Winter wheat futures are lower again this morning with Chi down 6 cents and KC down 11.  The momentum has clearly turned lower in Chi wheat.  KC contracts are hanging in there with more of a consolidation phase on the charts.  Rains across Europe and the Black Sea region have eased some dryness concerns in that area’s wheat producing regions.  This impacts world wheat prices and is pressuring U.S. prices along with a rebound in the greenback.  Winter wheat conditions improved by 1% to 55% good-to-excellent.  Mpls wheat  was unchanged overnight.

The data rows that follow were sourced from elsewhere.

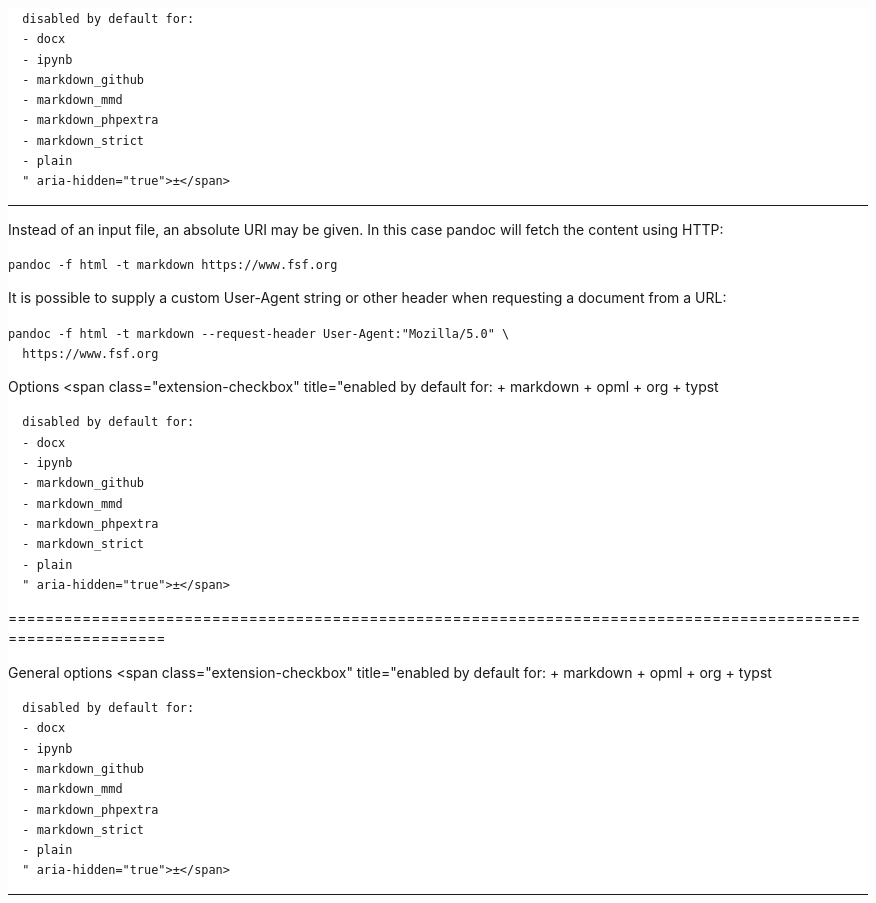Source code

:       disabled by default for:
      - docx
      - ipynb
      - markdown_github
      - markdown_mmd
      - markdown_phpextra
      - markdown_strict
      - plain
      " aria-hidden="true">±</span>
---------------------------------------------------------------------------------------------------------------------------------------

Instead of an input file, an absolute URI may be given. In this case pandoc will fetch the content using HTTP:

    pandoc -f html -t markdown https://www.fsf.org

It is possible to supply a custom User-Agent string or other header when requesting a document from a URL:

    pandoc -f html -t markdown --request-header User-Agent:"Mozilla/5.0" \
      https://www.fsf.org

<a href="#options" class="anchor"></a>Options <span class="extension-checkbox" title="enabled by default for:
      + markdown
      + opml
      + org
      + typst

      disabled by default for:
      - docx
      - ipynb
      - markdown_github
      - markdown_mmd
      - markdown_phpextra
      - markdown_strict
      - plain
      " aria-hidden="true">±</span>
=============================================================================================================

<a href="#general-options" class="anchor"></a>General options <span class="extension-checkbox" title="enabled by default for:
      + markdown
      + opml
      + org
      + typst

      disabled by default for:
      - docx
      - ipynb
      - markdown_github
      - markdown_mmd
      - markdown_phpextra
      - markdown_strict
      - plain
      " aria-hidden="true">±</span>
-----------------------------------------------------------------------------------------------------------------------------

Live cattle futures are called steady to higher.  Strong retail values and June futures’ discount to cash market  has spurred money flow into cattle market.  June, at 88.00 is playing catch-up to the cash market, but cash is a moving target as the market opts for other forms of price discovery during these uncharted times.  The next upside objective for the contract is around 90.75.  Choice carcasses broke the $400 level on Monday afternoon after rallying to record highs 7 days in a row.  That market is up 70% since April 8, which should keep a form of fundamental support for cash trade in place.

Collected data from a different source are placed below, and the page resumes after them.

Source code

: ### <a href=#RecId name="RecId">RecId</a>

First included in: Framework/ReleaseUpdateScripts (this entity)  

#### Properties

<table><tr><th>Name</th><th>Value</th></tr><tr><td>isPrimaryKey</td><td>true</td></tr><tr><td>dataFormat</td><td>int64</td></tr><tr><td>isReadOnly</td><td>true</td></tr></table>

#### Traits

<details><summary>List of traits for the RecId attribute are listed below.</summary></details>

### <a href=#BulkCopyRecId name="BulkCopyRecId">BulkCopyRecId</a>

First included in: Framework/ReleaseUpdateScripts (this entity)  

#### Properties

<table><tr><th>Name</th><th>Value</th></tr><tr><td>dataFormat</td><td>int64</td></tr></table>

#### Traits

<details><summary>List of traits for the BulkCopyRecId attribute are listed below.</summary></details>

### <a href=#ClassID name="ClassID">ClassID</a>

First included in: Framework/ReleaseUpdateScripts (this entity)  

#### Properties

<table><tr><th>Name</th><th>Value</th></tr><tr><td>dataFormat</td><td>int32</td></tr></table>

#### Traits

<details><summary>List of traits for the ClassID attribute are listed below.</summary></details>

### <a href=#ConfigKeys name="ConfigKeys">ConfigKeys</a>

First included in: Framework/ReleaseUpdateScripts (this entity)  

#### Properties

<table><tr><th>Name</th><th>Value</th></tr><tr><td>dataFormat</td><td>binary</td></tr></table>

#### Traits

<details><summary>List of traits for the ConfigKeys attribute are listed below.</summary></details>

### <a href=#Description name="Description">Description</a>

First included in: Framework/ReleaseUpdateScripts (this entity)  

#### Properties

Lean hog futures are called mixed to higher. Strong retail values stay supportive and encourage the industry with help from the Government to get plants safely back into operation.  The technical picture is strong and overbought after June reached it’s highest level since March 27.  More short covering is possible with momentum favoring the bulls.  Plant closings and possible reopening will still be a key in the near-term as traders await news of progress getting more meat into the pipeline in a safe manner.